- Developer(s): First Touch Games
- Publisher(s): First Touch Games
- Platform(s): iOS, Android
- Release: May 17, 2012
- Genre(s): Soccer/Puzzle

= Score! Classic Goals =

2012 video game

Score! Classic Goals is an iOS football-themed puzzle game, developed by British studio First Touch Games and released on May 17, 2012.

==Gameplay==
Players attempt to replicate classic goals from the past 40 years by using their finger to manipulate the players and the ball.

==Critical reception==
The game has a Metacritic score of 86% based on eight critic reviews.

- AppSpy said " For fans of football and those looking for a fun time waster, Score! Classic Goals draws you in with its simplicity and soon catches you within the atmosphere and excitement of some of the sport's most famous goals".

- PocletGamerUK wrote "Score! Classic Goals is a fantastic idea, executed marvellously.
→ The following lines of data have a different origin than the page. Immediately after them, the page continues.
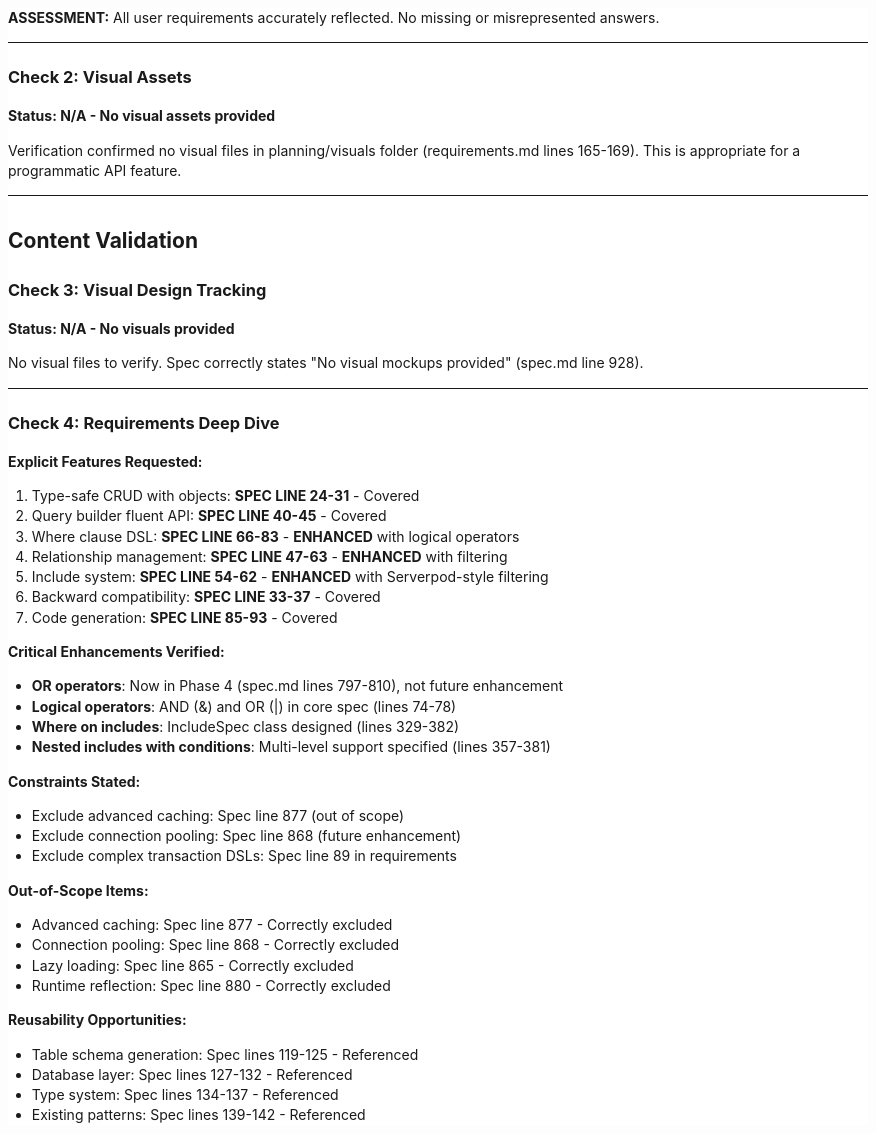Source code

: **ASSESSMENT:** All user requirements accurately reflected. No missing or misrepresented answers.

---

### Check 2: Visual Assets
**Status: N/A - No visual assets provided**

Verification confirmed no visual files in planning/visuals folder (requirements.md lines 165-169).
This is appropriate for a programmatic API feature.

---

## Content Validation

### Check 3: Visual Design Tracking
**Status: N/A - No visuals provided**

No visual files to verify. Spec correctly states "No visual mockups provided" (spec.md line 928).

---

### Check 4: Requirements Deep Dive

**Explicit Features Requested:**
1. Type-safe CRUD with objects: **SPEC LINE 24-31** - Covered
2. Query builder fluent API: **SPEC LINE 40-45** - Covered
3. Where clause DSL: **SPEC LINE 66-83** - **ENHANCED** with logical operators
4. Relationship management: **SPEC LINE 47-63** - **ENHANCED** with filtering
5. Include system: **SPEC LINE 54-62** - **ENHANCED** with Serverpod-style filtering
6. Backward compatibility: **SPEC LINE 33-37** - Covered
7. Code generation: **SPEC LINE 85-93** - Covered

**Critical Enhancements Verified:**
- **OR operators**: Now in Phase 4 (spec.md lines 797-810), not future enhancement
- **Logical operators**: AND (&) and OR (|) in core spec (lines 74-78)
- **Where on includes**: IncludeSpec class designed (lines 329-382)
- **Nested includes with conditions**: Multi-level support specified (lines 357-381)

**Constraints Stated:**
- Exclude advanced caching: Spec line 877 (out of scope)
- Exclude connection pooling: Spec line 868 (future enhancement)
- Exclude complex transaction DSLs: Spec line 89 in requirements

**Out-of-Scope Items:**
- Advanced caching: Spec line 877 - Correctly excluded
- Connection pooling: Spec line 868 - Correctly excluded
- Lazy loading: Spec line 865 - Correctly excluded
- Runtime reflection: Spec line 880 - Correctly excluded

**Reusability Opportunities:**
- Table schema generation: Spec lines 119-125 - Referenced
- Database layer: Spec lines 127-132 - Referenced
- Type system: Spec lines 134-137 - Referenced
- Existing patterns: Spec lines 139-142 - Referenced
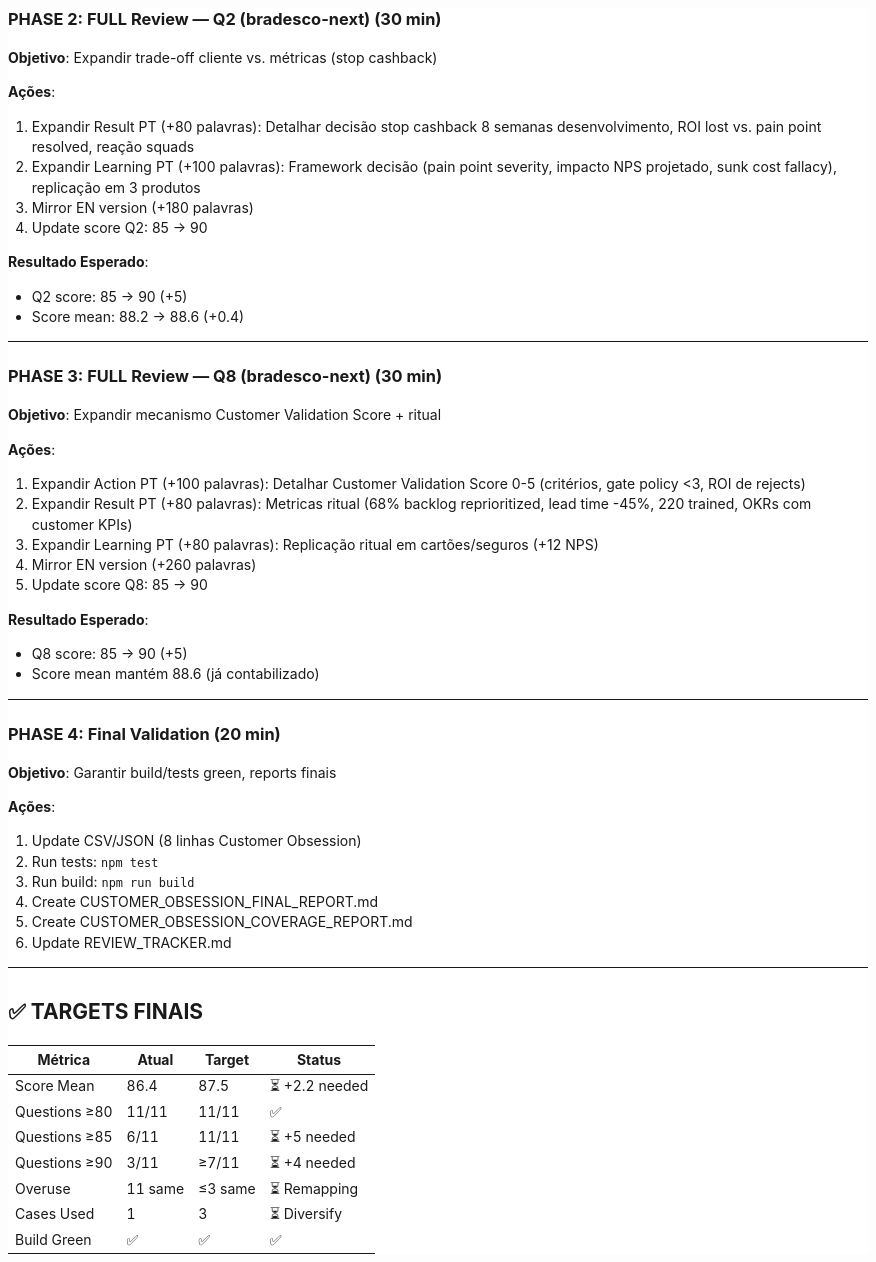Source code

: 
### **PHASE 2: FULL Review — Q2 (bradesco-next)** (30 min)
**Objetivo**: Expandir trade-off cliente vs. métricas (stop cashback)

**Ações**:
1. Expandir Result PT (+80 palavras): Detalhar decisão stop cashback 8 semanas desenvolvimento, ROI lost vs. pain point resolved, reação squads
2. Expandir Learning PT (+100 palavras): Framework decisão (pain point severity, impacto NPS projetado, sunk cost fallacy), replicação em 3 produtos
3. Mirror EN version (+180 palavras)
4. Update score Q2: 85 → 90

**Resultado Esperado**:
- Q2 score: 85 → 90 (+5)
- Score mean: 88.2 → 88.6 (+0.4)

---

### **PHASE 3: FULL Review — Q8 (bradesco-next)** (30 min)
**Objetivo**: Expandir mecanismo Customer Validation Score + ritual

**Ações**:
1. Expandir Action PT (+100 palavras): Detalhar Customer Validation Score 0-5 (critérios, gate policy <3, ROI de rejects)
2. Expandir Result PT (+80 palavras): Metricas ritual (68% backlog reprioritized, lead time -45%, 220 trained, OKRs com customer KPIs)
3. Expandir Learning PT (+80 palavras): Replicação ritual em cartões/seguros (+12 NPS)
4. Mirror EN version (+260 palavras)
5. Update score Q8: 85 → 90

**Resultado Esperado**:
- Q8 score: 85 → 90 (+5)
- Score mean mantém 88.6 (já contabilizado)

---

### **PHASE 4: Final Validation** (20 min)
**Objetivo**: Garantir build/tests green, reports finais

**Ações**:
1. Update CSV/JSON (8 linhas Customer Obsession)
2. Run tests: `npm test`
3. Run build: `npm run build`
4. Create CUSTOMER_OBSESSION_FINAL_REPORT.md
5. Create CUSTOMER_OBSESSION_COVERAGE_REPORT.md
6. Update REVIEW_TRACKER.md

---

## ✅ TARGETS FINAIS

| Métrica | Atual | Target | Status |
|---------|-------|--------|--------|
| Score Mean | 86.4 | 87.5 | ⏳ +2.2 needed |
| Questions ≥80 | 11/11 | 11/11 | ✅ |
| Questions ≥85 | 6/11 | 11/11 | ⏳ +5 needed |
| Questions ≥90 | 3/11 | ≥7/11 | ⏳ +4 needed |
| Overuse | 11 same | ≤3 same | ⏳ Remapping |
| Cases Used | 1 | 3 | ⏳ Diversify |
| Build Green | ✅ | ✅ | ✅ |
Why did no one think of this sooner? "

- TouchArcade said "A must-own, Score! Classic Goals is a love letter to the game of soccer".

- 148Apps said "Essentially, it's a soccer themed puzzle game. Figuring out the best route to take and lining up shots just right is the focus here. While it's not possible to deviate from the original plan, there are still some important physics to take into account. Unlocking Pro mode reinforces this as it takes line drawing speed into account which can change everything".
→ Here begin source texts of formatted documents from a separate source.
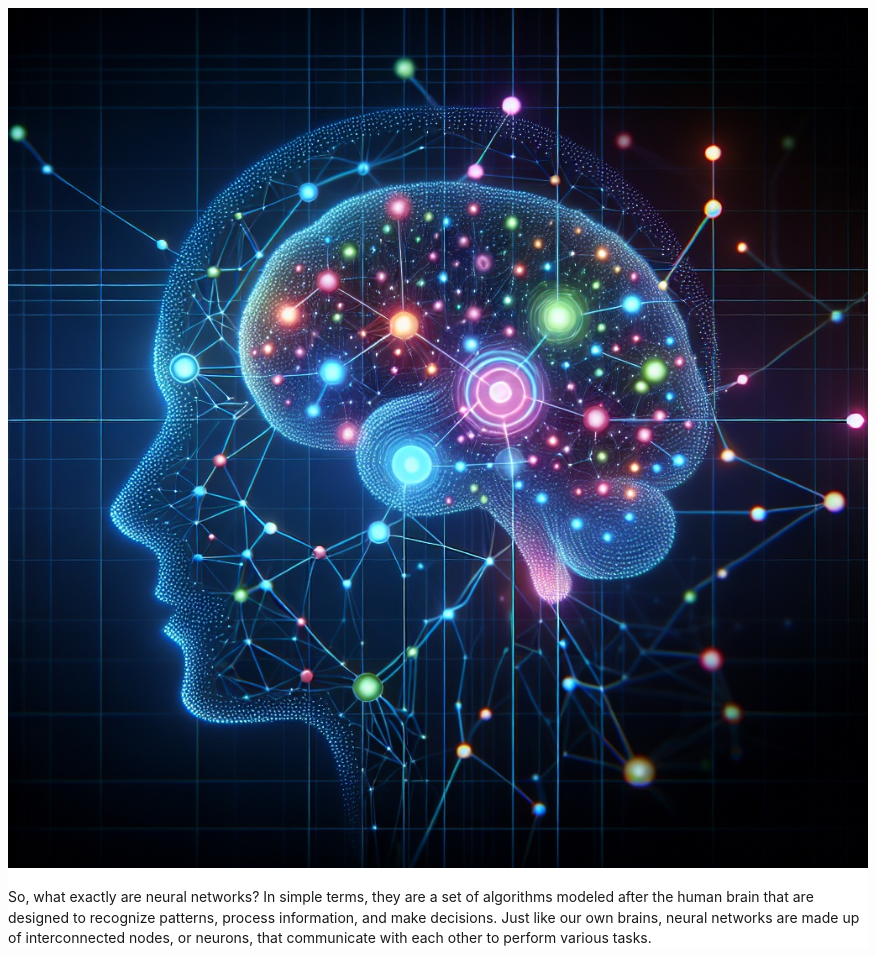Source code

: ![Image of a stylized human brain with neural network connections: The artist should create a visually striking image of a human brain with colorful, interconnected nodes representing neurons. The style should be modern and sleek, with a futuristic feel to convey the advanced technology of neural networks.](assets/decoding_neural_networks_understanding_the_inner_workings_of_ai/image_of_a_stylized_human_brai.jpg)

So, what exactly are neural networks? In simple terms, they are a set of algorithms modeled after the human brain that are designed to recognize patterns, process information, and make decisions. Just like our own brains, neural networks are made up of interconnected nodes, or neurons, that communicate with each other to perform various tasks.
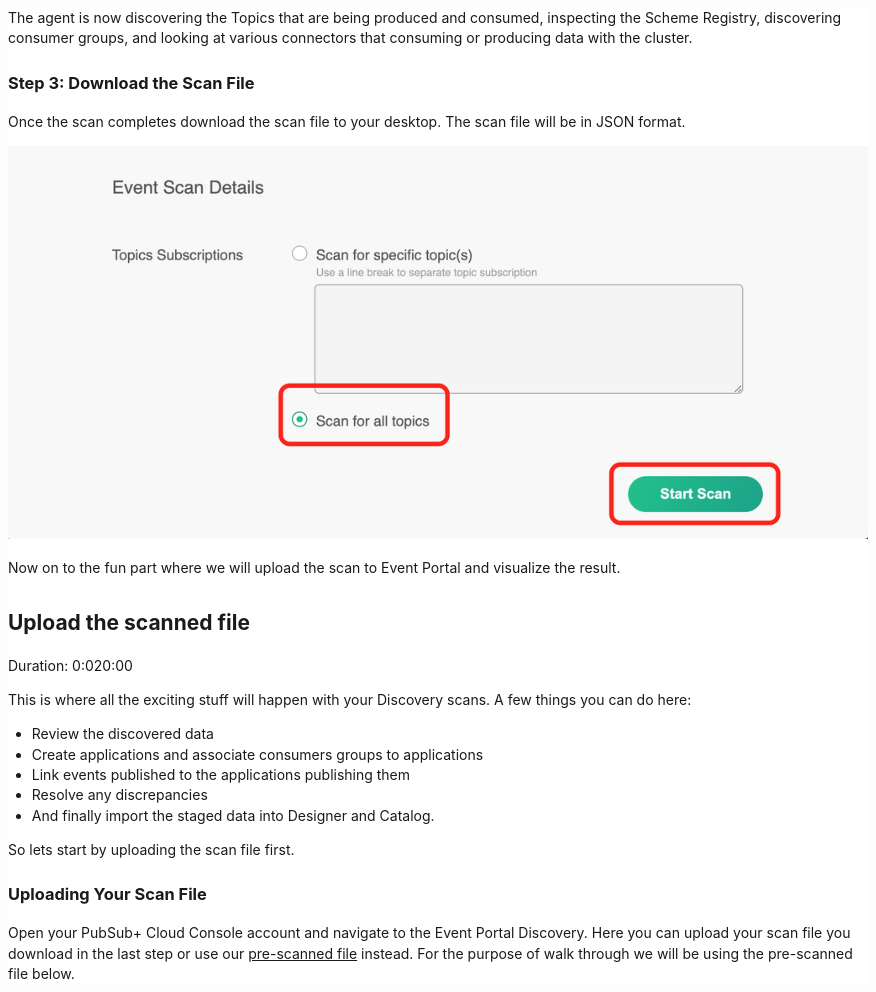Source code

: The agent is now discovering the Topics that are being produced and consumed, inspecting the Scheme Registry, discovering consumer groups, and looking at various connectors that consuming or producing data with the cluster.

### Step 3: Download the Scan File

Once the scan completes download the scan file to your desktop. The scan file will be in JSON format.

![Download Scan File](img/select_all_topics_start_scan.png)

Now on to the fun part where we will upload the scan to Event Portal and visualize the result. 

## Upload the scanned file
Duration: 0:020:00

This is where all the exciting stuff will happen with your Discovery scans. A few things you can do here:
* Review the discovered data
* Create applications and associate consumers groups to applications
* Link events published to the applications publishing them
* Resolve any discrepancies
* And finally import the staged data into Designer and Catalog.

So lets start by uploading the scan file first.

### Uploading Your Scan File

Open your PubSub+ Cloud Console account and navigate to the Event Portal Discovery. Here you can upload your scan file you download in the last step or use our [pre-scanned file](https://gist.githubusercontent.com/dishantlangayan/dd050e4ea2e3a7d8b14fa4fdca03785a/raw/NYC_Modern_Taxi_Co_Analytics.json) instead. For the purpose of walk through we will be using the pre-scanned file below.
- TouchGen said "Score! Classic Goals is one of those games that I want everyone to try no matter if you are diehard soccer fan, or just a gamer. Sure those haters out there won't like it, but I wouldn't want them near this game either, as they would soil it with negativity".

- Multiplayer.it said "Score! Classic Goals is an original and enjoyable take on the football genre that fails to be really great due to a strong repetitiveness and some issues in game design".

- VideoGamer wrote "The game's excellent presentation - it's got a vibe of one of those football magazines your friends (or even you, perhaps) used to buy when you were a kid - and responsive, tactile nature make playing it a simple, punchy delight. I might have no idea what constitutes a classic goal, but it's impossible not to notice that Score! is a quality game".